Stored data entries
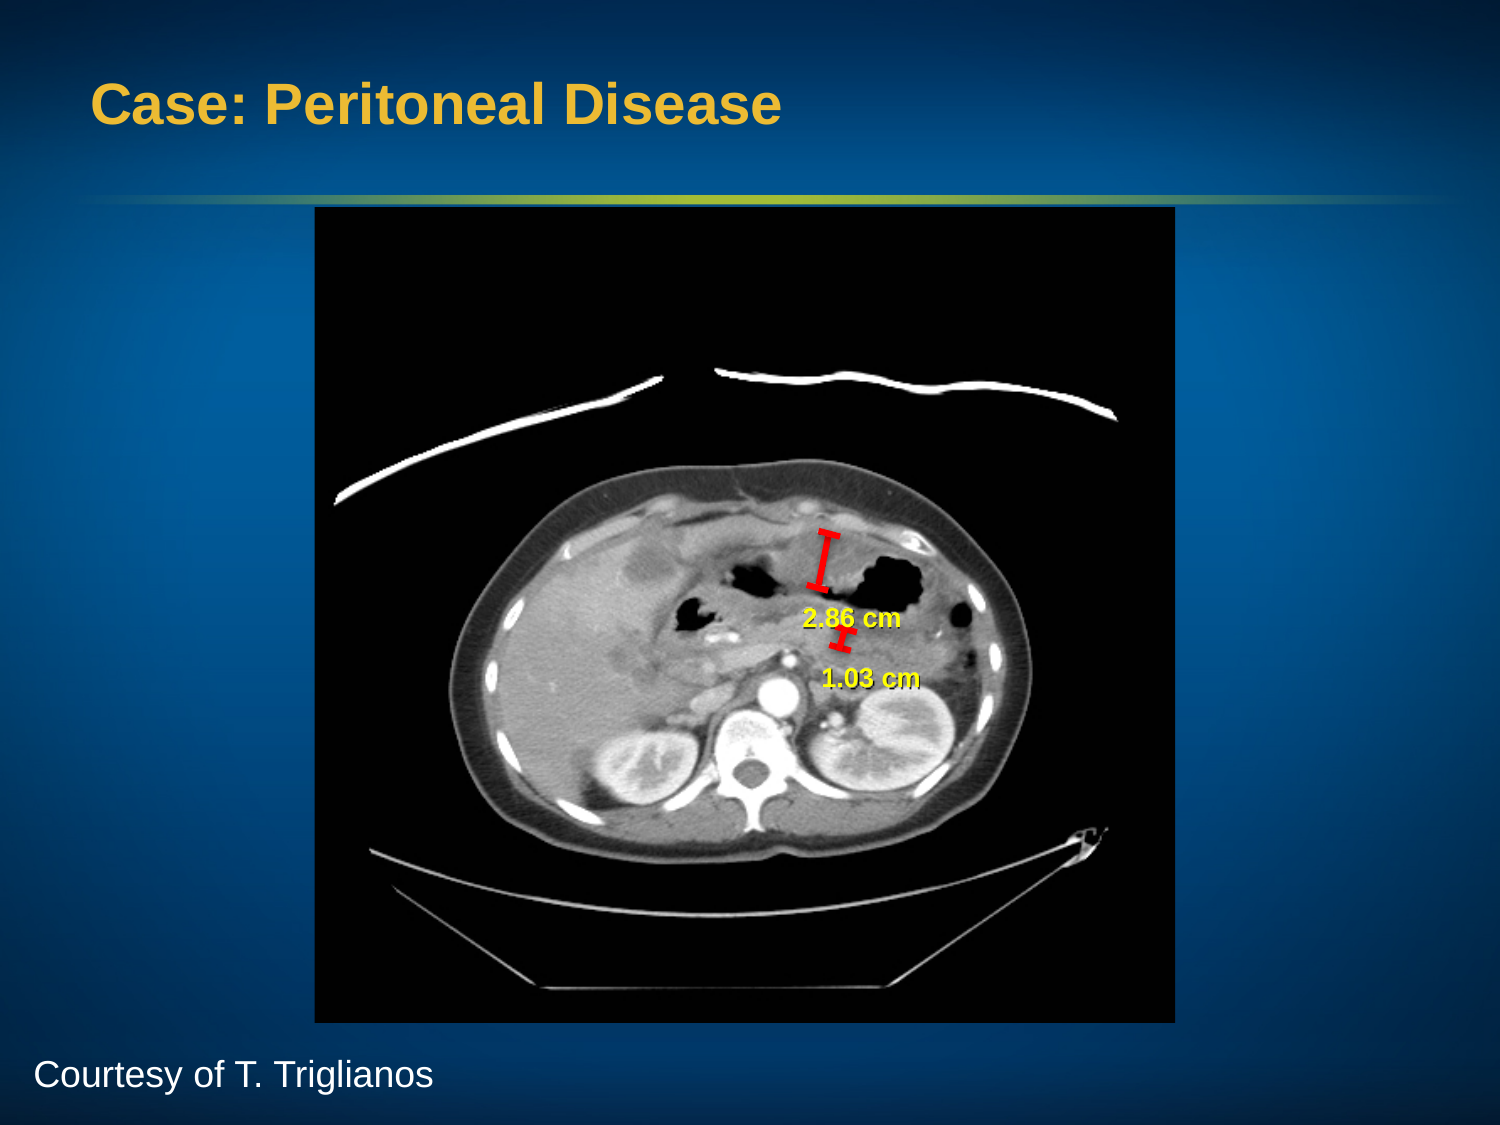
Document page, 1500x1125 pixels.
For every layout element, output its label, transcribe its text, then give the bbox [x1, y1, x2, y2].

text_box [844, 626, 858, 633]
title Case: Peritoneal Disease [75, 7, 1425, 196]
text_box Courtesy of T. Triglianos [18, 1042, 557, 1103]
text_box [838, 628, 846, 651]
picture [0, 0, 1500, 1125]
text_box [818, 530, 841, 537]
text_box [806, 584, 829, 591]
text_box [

◆ **Prompt**:
Give back only the lines from the one containing "For every layout" through the final line of the entries above, exactly as written, both included.

◆ **Answer to this exercise**:
For every layout element, output its label, transcribe its text, then give the bbox [x1, y1, x2, y2].

text_box [844, 626, 858, 633]
title Case: Peritoneal Disease [75, 7, 1425, 196]
text_box Courtesy of T. Triglianos [18, 1042, 557, 1103]
text_box [838, 628, 846, 651]
picture [0, 0, 1500, 1125]
text_box [818, 530, 841, 537]
text_box [806, 584, 829, 591]
text_box [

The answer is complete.